**EXERCISE BRIEF**: In the Christmas Eve layover essay, how long was the family's connection?

**EXCERPTED PASSAGE**:
On a Christmas Eve layover, ‘Lord, give me your eyes’
Breathe in the familiar shock of confusion … and chaos.
All those people … going somewhere.
Why have I never cared?
Then there are the times when I travel with my family to see my dad and sister in Tennessee. No loneliness, just flight delays, short connections, a gate-checked stroller and more carry-ons than it’s humanly possible to lift.
But something happened in this airport three years ago that trumps all of the negative emotions I associate with it.
It was Christmas Eve, and we had an hour-long connection. We picked up cheeseburgers at a triangle-shaped McDonald’s between concourses and sat at our gate — on the floor — scarfing them down.
On that same, worn, dark blue carpet stood a toddler, maybe 18 months old, crying for his mother. She was lying, cramped, across two vinyl bench seats, attempting to sleep. (I’ve tried it many times. Never works.)
She was Asian, with grizzled features that made her look too old to have a young child. She patiently motioned the boy away, seeking a few moments of peace before the flight — an equally vain endeavor. He just cried louder.

(Dataset excerpts)
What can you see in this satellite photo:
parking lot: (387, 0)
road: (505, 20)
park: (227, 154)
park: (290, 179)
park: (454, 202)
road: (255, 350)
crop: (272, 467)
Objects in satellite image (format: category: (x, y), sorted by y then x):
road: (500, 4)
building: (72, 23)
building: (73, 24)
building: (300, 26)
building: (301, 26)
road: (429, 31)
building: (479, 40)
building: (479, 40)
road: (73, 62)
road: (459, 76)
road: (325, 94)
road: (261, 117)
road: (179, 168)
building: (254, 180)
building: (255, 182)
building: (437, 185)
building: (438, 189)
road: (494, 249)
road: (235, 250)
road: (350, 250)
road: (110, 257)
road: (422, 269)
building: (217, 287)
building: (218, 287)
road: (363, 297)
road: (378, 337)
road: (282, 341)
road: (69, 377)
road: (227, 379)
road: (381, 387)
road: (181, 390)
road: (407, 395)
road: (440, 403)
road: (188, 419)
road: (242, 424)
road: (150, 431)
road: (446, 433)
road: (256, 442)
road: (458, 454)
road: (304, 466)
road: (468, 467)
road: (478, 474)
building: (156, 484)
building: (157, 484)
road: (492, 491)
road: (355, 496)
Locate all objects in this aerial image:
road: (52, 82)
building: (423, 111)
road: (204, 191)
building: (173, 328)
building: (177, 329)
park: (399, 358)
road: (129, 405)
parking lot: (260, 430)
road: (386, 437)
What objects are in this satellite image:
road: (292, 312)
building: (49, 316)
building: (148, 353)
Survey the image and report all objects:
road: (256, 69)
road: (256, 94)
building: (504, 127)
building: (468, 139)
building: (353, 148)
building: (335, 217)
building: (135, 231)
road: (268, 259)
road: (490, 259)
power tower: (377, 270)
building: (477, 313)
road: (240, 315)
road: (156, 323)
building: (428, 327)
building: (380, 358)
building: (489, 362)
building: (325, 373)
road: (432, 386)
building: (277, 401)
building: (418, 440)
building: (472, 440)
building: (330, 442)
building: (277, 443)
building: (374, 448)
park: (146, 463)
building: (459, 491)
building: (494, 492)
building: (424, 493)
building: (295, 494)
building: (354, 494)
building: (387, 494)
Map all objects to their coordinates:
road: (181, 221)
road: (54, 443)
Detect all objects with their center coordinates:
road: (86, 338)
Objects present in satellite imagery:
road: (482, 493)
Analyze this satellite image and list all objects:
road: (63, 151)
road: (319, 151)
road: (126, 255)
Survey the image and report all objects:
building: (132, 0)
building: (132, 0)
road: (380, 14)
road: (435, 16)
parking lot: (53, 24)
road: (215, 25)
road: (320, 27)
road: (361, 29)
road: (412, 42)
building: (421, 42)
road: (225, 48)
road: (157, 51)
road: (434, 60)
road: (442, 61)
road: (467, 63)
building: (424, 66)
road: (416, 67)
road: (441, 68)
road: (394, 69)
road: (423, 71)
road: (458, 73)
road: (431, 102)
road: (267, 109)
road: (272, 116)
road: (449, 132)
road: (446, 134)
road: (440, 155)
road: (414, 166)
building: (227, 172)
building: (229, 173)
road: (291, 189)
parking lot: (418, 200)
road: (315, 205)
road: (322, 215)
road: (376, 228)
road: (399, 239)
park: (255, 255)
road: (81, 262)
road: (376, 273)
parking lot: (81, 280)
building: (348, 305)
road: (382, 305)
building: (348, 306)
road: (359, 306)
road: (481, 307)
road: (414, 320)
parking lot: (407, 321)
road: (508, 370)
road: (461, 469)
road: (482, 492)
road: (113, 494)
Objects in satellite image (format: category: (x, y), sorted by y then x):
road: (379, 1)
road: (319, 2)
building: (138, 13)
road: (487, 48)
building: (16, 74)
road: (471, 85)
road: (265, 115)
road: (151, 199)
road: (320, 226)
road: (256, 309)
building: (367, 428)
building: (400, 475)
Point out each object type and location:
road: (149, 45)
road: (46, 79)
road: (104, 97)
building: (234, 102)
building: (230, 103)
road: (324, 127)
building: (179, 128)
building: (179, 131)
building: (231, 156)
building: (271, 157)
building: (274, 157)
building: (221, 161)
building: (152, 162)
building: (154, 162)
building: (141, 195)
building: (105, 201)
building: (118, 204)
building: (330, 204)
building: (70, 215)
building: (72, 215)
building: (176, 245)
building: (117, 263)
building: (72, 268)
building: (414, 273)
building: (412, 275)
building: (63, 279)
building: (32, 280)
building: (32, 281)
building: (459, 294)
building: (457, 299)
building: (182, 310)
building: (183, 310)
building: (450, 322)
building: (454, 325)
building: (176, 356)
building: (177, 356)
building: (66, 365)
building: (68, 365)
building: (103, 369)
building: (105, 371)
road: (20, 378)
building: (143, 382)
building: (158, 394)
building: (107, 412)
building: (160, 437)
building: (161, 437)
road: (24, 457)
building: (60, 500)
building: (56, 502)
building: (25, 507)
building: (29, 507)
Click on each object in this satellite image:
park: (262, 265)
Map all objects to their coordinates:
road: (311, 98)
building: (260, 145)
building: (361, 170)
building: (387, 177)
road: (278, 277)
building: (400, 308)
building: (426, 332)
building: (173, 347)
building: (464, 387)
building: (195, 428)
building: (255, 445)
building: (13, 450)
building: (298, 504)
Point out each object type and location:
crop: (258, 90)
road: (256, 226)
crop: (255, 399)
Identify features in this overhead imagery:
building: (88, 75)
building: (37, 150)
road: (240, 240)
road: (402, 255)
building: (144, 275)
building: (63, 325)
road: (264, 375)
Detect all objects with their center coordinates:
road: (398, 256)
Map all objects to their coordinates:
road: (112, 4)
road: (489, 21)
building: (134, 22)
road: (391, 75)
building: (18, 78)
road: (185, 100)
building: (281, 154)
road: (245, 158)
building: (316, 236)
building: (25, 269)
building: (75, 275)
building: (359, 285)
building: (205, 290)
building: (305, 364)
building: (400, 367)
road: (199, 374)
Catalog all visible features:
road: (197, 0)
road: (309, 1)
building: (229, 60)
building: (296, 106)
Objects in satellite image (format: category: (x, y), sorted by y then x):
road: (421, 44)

**EXERCISE RESULT**: An hour.